------ INFORMATION SHOWN ------

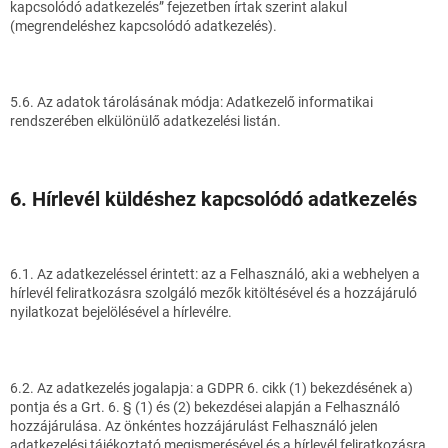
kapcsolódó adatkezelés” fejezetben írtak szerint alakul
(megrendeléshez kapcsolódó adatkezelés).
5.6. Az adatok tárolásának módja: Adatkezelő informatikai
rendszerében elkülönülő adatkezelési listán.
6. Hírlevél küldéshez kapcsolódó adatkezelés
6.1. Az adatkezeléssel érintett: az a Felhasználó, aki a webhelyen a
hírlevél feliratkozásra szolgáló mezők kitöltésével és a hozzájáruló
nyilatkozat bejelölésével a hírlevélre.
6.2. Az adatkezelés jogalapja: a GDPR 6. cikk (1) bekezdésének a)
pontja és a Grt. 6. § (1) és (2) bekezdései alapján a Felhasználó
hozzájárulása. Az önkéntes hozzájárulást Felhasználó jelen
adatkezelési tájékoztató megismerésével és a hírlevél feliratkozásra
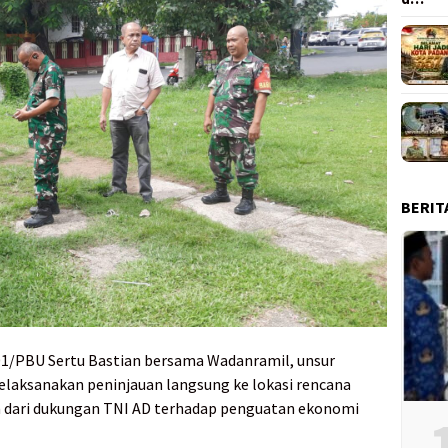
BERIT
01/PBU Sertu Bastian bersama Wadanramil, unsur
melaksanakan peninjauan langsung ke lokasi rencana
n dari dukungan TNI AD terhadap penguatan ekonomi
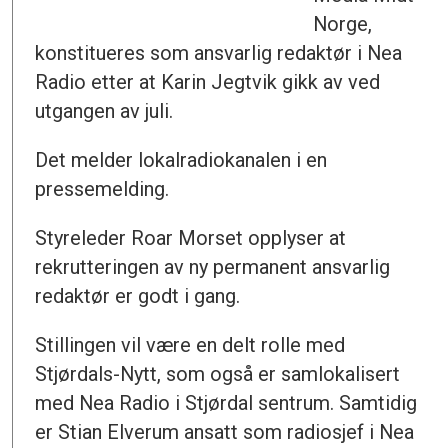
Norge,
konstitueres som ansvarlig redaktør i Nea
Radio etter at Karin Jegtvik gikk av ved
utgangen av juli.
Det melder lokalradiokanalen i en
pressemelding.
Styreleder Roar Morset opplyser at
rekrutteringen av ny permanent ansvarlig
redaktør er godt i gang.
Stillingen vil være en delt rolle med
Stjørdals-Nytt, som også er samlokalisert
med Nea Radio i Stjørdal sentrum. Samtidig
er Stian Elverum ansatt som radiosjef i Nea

------

## WHAT IS NEEDED
Update the lines starting at the beginning of the items and ending at the line that contains "6.1. Az adatkezeléssel", both included, by replacing "informatikai" with "elektronikus" and leaving everything else unchanged. Omit the pictures from your answer.

## RESPONSE
kapcsolódó adatkezelés” fejezetben írtak szerint alakul
(megrendeléshez kapcsolódó adatkezelés).
5.6. Az adatok tárolásának módja: Adatkezelő elektronikus
rendszerében elkülönülő adatkezelési listán.
6. Hírlevél küldéshez kapcsolódó adatkezelés
6.1. Az adatkezeléssel érintett: az a Felhasználó, aki a webhelyen a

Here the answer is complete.